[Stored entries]
+++
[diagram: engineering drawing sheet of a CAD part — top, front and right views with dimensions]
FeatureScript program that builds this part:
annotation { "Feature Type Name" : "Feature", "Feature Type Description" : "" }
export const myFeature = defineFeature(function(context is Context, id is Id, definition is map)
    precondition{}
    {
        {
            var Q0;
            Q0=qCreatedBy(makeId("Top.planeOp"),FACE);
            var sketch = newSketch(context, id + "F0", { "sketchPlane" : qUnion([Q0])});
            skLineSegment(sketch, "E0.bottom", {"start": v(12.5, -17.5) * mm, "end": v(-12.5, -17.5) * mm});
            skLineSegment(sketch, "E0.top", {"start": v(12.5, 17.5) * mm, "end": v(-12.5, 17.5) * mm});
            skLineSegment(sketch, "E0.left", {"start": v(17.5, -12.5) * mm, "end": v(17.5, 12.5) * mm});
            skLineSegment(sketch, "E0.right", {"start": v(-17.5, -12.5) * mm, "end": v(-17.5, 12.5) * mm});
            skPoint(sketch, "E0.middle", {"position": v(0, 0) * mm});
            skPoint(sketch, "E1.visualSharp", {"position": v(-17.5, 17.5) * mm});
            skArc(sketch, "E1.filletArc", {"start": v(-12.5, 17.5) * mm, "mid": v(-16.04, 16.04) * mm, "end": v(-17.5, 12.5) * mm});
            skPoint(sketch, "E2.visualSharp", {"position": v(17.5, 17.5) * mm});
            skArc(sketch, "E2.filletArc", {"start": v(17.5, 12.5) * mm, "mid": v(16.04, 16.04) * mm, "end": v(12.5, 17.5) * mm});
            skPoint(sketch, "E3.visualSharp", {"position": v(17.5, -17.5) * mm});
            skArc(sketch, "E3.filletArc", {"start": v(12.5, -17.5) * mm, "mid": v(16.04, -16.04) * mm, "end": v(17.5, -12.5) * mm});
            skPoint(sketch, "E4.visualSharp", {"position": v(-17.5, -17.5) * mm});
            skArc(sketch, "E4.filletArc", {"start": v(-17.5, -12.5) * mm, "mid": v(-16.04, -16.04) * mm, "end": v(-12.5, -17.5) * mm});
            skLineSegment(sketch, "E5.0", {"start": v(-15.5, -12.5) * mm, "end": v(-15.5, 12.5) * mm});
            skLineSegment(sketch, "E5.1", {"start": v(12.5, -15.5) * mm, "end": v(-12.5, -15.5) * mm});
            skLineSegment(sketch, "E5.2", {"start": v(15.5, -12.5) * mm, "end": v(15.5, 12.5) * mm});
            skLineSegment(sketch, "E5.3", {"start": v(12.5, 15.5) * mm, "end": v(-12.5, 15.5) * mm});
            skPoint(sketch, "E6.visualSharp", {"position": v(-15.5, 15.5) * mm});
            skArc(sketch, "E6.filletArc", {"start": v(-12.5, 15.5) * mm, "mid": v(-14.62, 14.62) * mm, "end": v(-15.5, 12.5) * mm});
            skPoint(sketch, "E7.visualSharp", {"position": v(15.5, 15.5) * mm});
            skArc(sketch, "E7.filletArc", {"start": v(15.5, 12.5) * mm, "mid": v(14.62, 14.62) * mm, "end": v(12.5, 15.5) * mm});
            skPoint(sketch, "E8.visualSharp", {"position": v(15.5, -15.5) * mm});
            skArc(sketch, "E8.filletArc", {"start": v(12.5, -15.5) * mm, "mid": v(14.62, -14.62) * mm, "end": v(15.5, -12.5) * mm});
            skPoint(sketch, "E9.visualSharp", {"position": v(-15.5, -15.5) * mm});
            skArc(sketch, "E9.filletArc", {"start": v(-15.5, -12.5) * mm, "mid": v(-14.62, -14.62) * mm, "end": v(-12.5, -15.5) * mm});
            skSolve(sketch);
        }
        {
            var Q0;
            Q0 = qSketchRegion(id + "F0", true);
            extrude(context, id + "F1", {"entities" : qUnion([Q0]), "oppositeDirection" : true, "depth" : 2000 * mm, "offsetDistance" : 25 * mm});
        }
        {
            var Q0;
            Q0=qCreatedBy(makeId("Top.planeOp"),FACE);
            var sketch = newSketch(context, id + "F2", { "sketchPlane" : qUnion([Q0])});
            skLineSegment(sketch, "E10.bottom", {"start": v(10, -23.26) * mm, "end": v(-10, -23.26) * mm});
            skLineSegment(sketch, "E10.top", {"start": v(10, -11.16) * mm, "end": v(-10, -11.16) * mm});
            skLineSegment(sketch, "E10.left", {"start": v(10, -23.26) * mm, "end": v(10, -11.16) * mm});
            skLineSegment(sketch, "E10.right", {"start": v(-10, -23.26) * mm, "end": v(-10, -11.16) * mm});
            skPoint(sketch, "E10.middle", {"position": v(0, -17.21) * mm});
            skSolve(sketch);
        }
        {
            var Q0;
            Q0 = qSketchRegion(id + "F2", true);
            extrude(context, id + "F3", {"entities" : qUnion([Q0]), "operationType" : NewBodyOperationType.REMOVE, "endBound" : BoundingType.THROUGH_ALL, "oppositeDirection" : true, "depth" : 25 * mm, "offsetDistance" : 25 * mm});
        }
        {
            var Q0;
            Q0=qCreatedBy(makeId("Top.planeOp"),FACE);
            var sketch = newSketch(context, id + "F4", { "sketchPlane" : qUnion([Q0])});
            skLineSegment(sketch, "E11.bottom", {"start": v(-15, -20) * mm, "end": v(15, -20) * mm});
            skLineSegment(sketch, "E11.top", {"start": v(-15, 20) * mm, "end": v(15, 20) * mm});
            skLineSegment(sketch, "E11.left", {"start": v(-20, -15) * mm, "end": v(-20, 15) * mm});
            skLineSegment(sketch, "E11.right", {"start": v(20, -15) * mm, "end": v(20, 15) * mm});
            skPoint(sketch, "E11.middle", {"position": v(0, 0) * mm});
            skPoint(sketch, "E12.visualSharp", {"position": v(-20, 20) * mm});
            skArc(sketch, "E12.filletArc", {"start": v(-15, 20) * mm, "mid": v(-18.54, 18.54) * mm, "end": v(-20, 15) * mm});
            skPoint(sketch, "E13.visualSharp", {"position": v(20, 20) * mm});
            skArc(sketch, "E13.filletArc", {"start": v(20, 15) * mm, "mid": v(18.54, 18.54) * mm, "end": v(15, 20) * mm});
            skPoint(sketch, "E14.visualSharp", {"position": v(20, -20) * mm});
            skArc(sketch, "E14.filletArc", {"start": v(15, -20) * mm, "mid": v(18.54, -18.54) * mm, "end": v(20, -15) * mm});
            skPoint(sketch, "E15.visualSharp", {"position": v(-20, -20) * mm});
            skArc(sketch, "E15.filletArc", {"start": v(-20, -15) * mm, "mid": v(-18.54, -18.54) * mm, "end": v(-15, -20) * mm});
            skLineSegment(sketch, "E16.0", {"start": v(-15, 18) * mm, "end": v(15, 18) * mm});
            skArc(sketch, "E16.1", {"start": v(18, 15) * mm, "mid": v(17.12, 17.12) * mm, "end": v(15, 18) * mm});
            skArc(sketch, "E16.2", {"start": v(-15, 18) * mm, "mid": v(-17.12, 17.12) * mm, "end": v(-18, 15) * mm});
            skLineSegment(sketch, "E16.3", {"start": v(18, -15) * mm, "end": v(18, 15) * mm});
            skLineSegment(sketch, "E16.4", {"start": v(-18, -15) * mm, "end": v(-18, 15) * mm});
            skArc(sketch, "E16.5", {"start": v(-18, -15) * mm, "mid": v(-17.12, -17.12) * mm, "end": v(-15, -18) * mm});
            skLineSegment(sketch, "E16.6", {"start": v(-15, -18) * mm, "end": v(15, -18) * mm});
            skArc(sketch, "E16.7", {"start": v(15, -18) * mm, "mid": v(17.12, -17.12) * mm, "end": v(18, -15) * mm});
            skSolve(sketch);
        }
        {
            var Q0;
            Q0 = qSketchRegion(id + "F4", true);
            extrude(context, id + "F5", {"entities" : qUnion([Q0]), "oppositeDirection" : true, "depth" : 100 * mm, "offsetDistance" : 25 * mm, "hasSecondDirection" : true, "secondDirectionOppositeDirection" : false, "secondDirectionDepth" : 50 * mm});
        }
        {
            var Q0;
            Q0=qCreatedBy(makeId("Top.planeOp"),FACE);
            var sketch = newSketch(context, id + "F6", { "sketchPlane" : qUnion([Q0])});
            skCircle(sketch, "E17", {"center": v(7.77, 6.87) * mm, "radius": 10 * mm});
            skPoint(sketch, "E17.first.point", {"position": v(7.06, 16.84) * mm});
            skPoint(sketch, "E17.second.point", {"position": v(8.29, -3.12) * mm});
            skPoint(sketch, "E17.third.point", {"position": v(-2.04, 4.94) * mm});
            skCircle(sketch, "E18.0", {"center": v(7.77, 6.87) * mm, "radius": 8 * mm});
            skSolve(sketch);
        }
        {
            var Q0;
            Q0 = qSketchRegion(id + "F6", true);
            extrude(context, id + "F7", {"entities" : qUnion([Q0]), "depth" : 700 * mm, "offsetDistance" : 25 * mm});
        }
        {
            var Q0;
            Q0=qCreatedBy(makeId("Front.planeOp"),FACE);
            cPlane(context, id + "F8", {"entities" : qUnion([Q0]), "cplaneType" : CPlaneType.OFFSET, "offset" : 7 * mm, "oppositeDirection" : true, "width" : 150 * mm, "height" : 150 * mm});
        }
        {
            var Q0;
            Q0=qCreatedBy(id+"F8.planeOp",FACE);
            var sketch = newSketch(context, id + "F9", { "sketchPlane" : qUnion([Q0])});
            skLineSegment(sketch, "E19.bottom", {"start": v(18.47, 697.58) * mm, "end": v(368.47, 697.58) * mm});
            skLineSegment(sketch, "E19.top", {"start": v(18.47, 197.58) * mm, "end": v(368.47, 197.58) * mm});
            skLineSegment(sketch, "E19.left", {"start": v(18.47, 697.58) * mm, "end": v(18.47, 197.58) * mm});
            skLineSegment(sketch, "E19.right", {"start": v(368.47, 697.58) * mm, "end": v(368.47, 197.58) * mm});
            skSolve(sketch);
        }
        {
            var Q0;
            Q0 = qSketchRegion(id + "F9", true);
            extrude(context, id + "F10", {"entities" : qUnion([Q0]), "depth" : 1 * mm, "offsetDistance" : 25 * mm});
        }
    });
+++
To be done
Reproduce the material from its first line through the line containing "v(16.04, -16.04) *", inclusive, and change "filletArc" to "roundArc" wherever it occurs there. Leave everything else untouched.

Solution to this task
[diagram: engineering drawing sheet of a CAD part — top, front and right views with dimensions]
FeatureScript program that builds this part:
annotation { "Feature Type Name" : "Feature", "Feature Type Description" : "" }
export const myFeature = defineFeature(function(context is Context, id is Id, definition is map)
    precondition{}
    {
        {
            var Q0;
            Q0=qCreatedBy(makeId("Top.planeOp"),FACE);
            var sketch = newSketch(context, id + "F0", { "sketchPlane" : qUnion([Q0])});
            skLineSegment(sketch, "E0.bottom", {"start": v(12.5, -17.5) * mm, "end": v(-12.5, -17.5) * mm});
            skLineSegment(sketch, "E0.top", {"start": v(12.5, 17.5) * mm, "end": v(-12.5, 17.5) * mm});
            skLineSegment(sketch, "E0.left", {"start": v(17.5, -12.5) * mm, "end": v(17.5, 12.5) * mm});
            skLineSegment(sketch, "E0.right", {"start": v(-17.5, -12.5) * mm, "end": v(-17.5, 12.5) * mm});
            skPoint(sketch, "E0.middle", {"position": v(0, 0) * mm});
            skPoint(sketch, "E1.visualSharp", {"position": v(-17.5, 17.5) * mm});
            skArc(sketch, "E1.roundArc", {"start": v(-12.5, 17.5) * mm, "mid": v(-16.04, 16.04) * mm, "end": v(-17.5, 12.5) * mm});
            skPoint(sketch, "E2.visualSharp", {"position": v(17.5, 17.5) * mm});
            skArc(sketch, "E2.roundArc", {"start": v(17.5, 12.5) * mm, "mid": v(16.04, 16.04) * mm, "end": v(12.5, 17.5) * mm});
            skPoint(sketch, "E3.visualSharp", {"position": v(17.5, -17.5) * mm});
            skArc(sketch, "E3.roundArc", {"start": v(12.5, -17.5) * mm, "mid": v(16.04, -16.04) * mm, "end": v(17.5, -12.5) * mm});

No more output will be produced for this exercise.